- Extract to read -
---

Are pesticides responsible for farmer depression, suicides?

On his farm in Iowa, Matt Peters worked from dawn to dusk planting his 1,500 acres of fields with pesticide-treated seeds. “Every spring I worried about him,” said his wife, Ginnie. “Every spring I was glad when we were done.”

In the spring of 2011, Ginnie Peters’ “calm, rational, loving” husband suddenly became depressed and agitated. “He told me ‘I feel paralyzed’,” she said. “He couldn’t sleep or think. Out of nowhere he was depressed.”

A clinical psychologist spoke to him on the phone and urged him to get medical help. “He said he had work to do, and I told him if it’s too wet in the morning to plant beans come see me,” Mike Rossman said. “And the next day I got the call.” Peters took his own life. He was 55 years old.

No one knows what triggered Peters’ sudden shift in mood and behavior. But since her husband’s death, Ginnie Peters has been on a mission to not only raise suicide awareness in farm families but also draw attention to the growing evidence that pesticides may alter farmers’ mental health. “These chemicals that farmers use, look what they do to an insect. It ruins their nervous system,” Peters said. “What is it doing to the farmer?”

---

- Exercise prompt -
Please explain, using the article on pesticides and farmer suicides, why Ginnie Peters questions what pesticides do to farmers. Answer in one to three sentences.

---

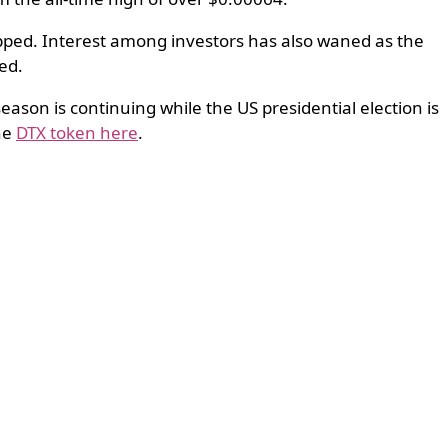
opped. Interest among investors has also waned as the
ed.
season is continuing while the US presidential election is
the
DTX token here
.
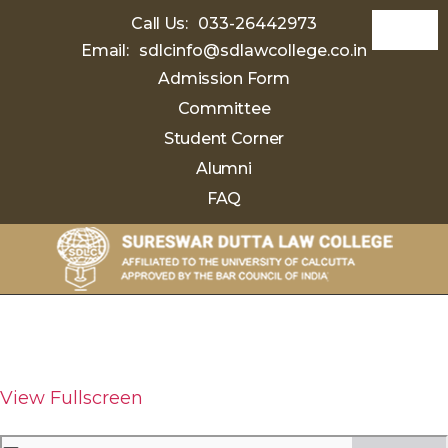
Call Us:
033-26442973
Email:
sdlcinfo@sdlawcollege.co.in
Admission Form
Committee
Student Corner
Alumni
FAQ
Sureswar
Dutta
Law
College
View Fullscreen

---

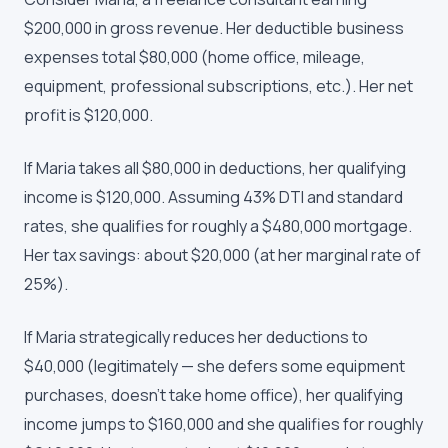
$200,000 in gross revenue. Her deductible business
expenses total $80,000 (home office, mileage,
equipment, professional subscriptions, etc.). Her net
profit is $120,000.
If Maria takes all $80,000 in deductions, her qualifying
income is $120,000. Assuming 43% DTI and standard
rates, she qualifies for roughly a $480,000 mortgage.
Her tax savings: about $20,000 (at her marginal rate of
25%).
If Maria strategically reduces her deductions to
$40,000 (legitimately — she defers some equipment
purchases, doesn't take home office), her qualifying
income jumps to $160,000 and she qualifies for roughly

---

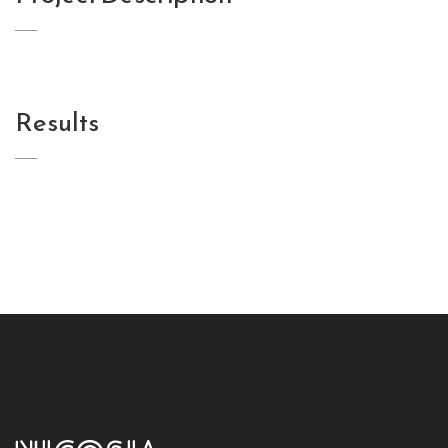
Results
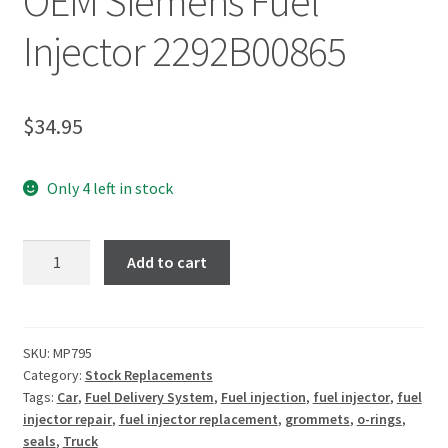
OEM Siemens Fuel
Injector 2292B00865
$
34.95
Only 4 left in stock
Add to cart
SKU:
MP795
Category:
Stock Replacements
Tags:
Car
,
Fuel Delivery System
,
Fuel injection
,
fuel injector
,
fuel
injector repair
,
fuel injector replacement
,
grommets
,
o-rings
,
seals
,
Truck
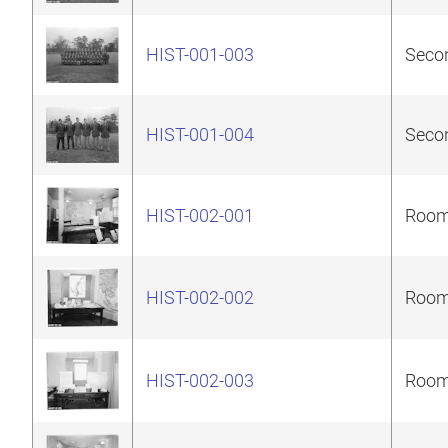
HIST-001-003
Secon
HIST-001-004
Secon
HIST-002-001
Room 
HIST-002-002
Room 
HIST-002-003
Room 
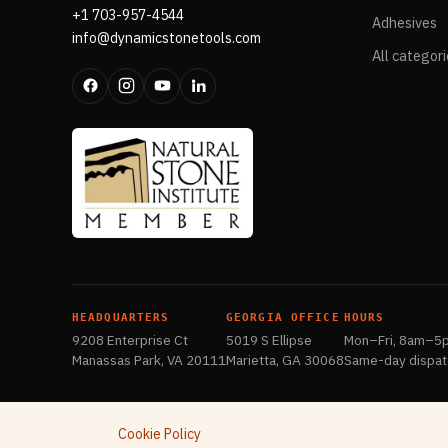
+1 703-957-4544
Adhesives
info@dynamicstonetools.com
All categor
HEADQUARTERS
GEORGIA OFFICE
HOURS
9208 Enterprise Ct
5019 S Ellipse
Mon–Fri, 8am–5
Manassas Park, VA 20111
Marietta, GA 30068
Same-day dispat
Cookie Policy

---

- Solution to this problem -
She points out that these chemicals ruin an insect's nervous system. That makes her ask what they are doing to the farmers who use them.